Start of Block
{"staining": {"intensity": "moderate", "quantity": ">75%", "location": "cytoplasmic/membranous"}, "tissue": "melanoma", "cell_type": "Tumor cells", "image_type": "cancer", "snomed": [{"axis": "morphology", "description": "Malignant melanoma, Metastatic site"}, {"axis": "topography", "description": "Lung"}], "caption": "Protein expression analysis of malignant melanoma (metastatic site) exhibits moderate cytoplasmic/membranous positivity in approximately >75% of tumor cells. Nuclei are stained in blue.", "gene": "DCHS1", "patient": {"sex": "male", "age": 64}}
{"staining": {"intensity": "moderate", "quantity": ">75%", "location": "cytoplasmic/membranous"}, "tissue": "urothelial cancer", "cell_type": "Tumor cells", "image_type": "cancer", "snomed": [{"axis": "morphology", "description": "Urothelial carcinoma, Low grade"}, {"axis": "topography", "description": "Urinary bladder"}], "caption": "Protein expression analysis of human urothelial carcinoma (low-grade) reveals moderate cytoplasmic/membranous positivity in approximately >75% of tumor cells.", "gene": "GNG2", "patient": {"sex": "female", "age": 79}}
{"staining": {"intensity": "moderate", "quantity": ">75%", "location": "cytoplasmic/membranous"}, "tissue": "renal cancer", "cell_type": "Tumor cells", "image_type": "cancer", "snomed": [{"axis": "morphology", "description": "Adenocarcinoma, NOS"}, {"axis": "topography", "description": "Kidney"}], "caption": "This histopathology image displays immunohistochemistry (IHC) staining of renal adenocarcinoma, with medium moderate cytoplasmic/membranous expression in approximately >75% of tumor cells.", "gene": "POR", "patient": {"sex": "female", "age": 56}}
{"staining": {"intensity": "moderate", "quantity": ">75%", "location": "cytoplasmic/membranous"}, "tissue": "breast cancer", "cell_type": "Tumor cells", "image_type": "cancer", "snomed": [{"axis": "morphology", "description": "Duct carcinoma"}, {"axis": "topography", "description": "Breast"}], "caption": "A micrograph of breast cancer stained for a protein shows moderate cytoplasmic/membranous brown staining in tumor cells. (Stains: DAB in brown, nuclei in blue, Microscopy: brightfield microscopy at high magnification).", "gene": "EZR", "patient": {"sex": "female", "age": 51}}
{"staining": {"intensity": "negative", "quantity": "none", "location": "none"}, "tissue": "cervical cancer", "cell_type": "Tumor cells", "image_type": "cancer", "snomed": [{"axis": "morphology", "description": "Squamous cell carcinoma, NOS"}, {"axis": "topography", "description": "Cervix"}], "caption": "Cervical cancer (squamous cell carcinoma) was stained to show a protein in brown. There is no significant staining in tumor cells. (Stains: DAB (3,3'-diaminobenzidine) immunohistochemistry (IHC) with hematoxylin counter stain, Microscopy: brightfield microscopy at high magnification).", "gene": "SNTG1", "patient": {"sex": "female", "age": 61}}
End of Block
● **Instructions to follow**: This exercise needs every line of the listing that contains the word "with".

● **Completed exercise**:
{"staining": {"intensity": "moderate", "quantity": ">75%", "location": "cytoplasmic/membranous"}, "tissue": "renal cancer", "cell_type": "Tumor cells", "image_type": "cancer", "snomed": [{"axis": "morphology", "description": "Adenocarcinoma, NOS"}, {"axis": "topography", "description": "Kidney"}], "caption": "This histopathology image displays immunohistochemistry (IHC) staining of renal adenocarcinoma, with medium moderate cytoplasmic/membranous expression in approximately >75% of tumor cells.", "gene": "POR", "patient": {"sex": "female", "age": 56}}
{"staining": {"intensity": "negative", "quantity": "none", "location": "none"}, "tissue": "cervical cancer", "cell_type": "Tumor cells", "image_type": "cancer", "snomed": [{"axis": "morphology", "description": "Squamous cell carcinoma, NOS"}, {"axis": "topography", "description": "Cervix"}], "caption": "Cervical cancer (squamous cell carcinoma) was stained to show a protein in brown. There is no significant staining in tumor cells. (Stains: DAB (3,3'-diaminobenzidine) immunohistochemistry (IHC) with hematoxylin counter stain, Microscopy: brightfield microscopy at high magnification).", "gene": "SNTG1", "patient": {"sex": "female", "age": 61}}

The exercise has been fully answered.